Vincent Van Goatse posted:

They're born with it. Free will isn't a thing you develop at a certain point in your life, it either exists or it doesn't.
How do you answer the example of the newborn baby given in the OP?

Izzhov
Dec 6, 2013

My head hurts.

Aramis posted:

Reflexes are low-level neurological processes that partially or completely bypass the cortex, and typically involve only senses that have nerve endings across the whole body (touch, pain, heat, etc...). You can literally remove most of the brain of a creature and they still function.

Instinct is evolution-driven pre-configurations of the cortex, leading to cognitive-like behaviors that are inherent to the species.

Got it, that makes sense. This seems to suggest a hierarchy of modes of thought, with reflexes at the bottom ("most low level"), instinct a level above reflex, and higher-level brain functions further up. If "free will" is only located in levels of the hierarchy above reflex and instinct, then perhaps humans first get free will once their brain develops those functions.

Izzhov
Dec 6, 2013

My head hurts.
EDIT: whoops I hit quote instead of edit

Vincent Van Goatse posted:

They still have free will, they just can't make use of it. Do employees and prisoners and soldiers and so on not have free will because they have other people telling them what to do?
Employees and prisoners can still choose to go against their orders, unlike newborns.

Izzhov
Dec 6, 2013

My head hurts.

Mata posted:

I can certainly buy into the idea that neither humans or dogs have free will, and depending on where you look for it this seems like the obvious conclusion. but the idea that humans have it and dogs don't raises my hackles. This idea is usually trotted out to justify mistreatment of our fellow conscious beings.
*****
**Problems to work on**
a. Reproduce the free will thread verbatim from "Reflexes are low-level" to "to the species.".
b. Summarize the free will thread in three sentences.
You won't need the material for anything here.

Named joint coordinates
*****
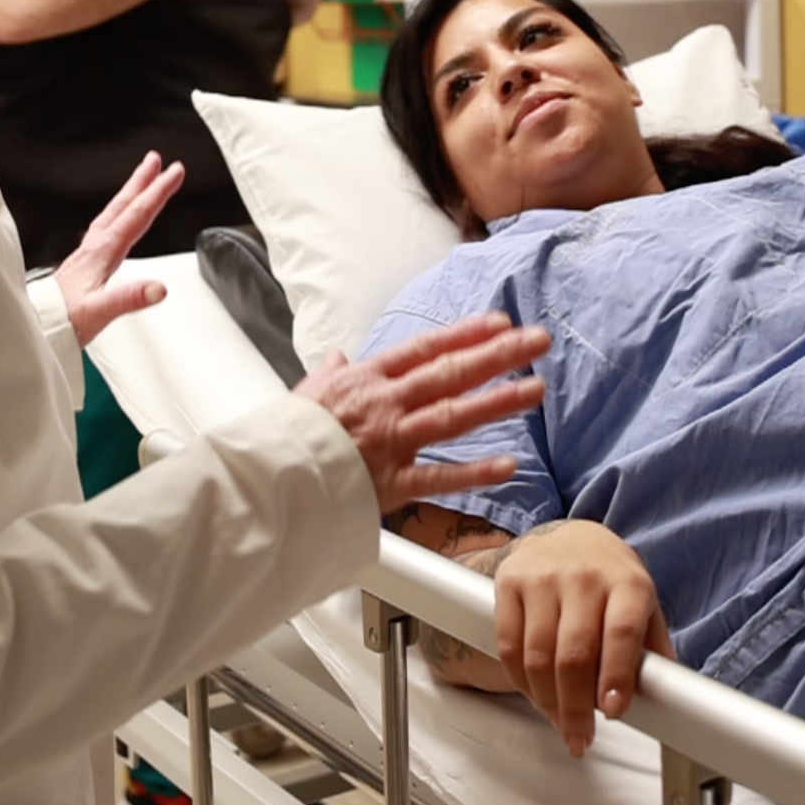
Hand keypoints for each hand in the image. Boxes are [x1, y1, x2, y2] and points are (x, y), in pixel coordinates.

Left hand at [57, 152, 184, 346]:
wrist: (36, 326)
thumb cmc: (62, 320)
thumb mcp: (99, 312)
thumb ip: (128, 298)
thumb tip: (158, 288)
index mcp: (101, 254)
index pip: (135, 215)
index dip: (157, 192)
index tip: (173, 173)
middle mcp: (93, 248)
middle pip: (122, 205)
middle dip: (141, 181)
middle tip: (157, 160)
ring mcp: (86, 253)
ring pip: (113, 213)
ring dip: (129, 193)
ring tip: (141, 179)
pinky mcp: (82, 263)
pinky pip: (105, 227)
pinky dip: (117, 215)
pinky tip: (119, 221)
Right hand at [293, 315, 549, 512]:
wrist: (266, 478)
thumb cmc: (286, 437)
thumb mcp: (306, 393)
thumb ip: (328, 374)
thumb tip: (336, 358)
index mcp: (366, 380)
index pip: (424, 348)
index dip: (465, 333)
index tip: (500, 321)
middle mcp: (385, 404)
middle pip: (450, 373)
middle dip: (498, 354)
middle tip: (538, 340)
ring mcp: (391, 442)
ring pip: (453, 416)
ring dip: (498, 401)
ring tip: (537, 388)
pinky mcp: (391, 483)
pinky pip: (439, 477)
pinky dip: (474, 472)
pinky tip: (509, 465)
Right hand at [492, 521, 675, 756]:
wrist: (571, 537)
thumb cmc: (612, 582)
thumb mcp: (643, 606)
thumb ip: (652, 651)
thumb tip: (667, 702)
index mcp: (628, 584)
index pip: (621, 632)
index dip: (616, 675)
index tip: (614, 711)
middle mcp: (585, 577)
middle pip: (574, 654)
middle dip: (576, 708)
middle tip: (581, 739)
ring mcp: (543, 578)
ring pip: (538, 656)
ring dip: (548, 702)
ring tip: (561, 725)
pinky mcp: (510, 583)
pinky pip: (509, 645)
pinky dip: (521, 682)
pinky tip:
*****
**Answers by item**
a.
Reflexes are low-level neurological processes that partially or completely bypass the cortex, and typically involve only senses that have nerve endings across the whole body (touch, pain, heat, etc...). You can literally remove most of the brain of a creature and they still function.

Instinct is evolution-driven pre-configurations of the cortex, leading to cognitive-like behaviors that are inherent to the species.

b. Vincent Van Goatse argues that people are born with free will and that newborns have it but can't use it, while Izzhov counters that employees and prisoners can still choose to go against their orders, unlike newborns. After Aramis distinguishes reflexes from instinct, Izzhov proposes a hierarchy of modes of thought and suggests that humans may first get free will once their brains develop functions above reflex and instinct. Mata can accept that neither humans nor dogs have free will but objects to the idea that humans have it and dogs don't, calling it a usual justification for mistreating fellow conscious beings.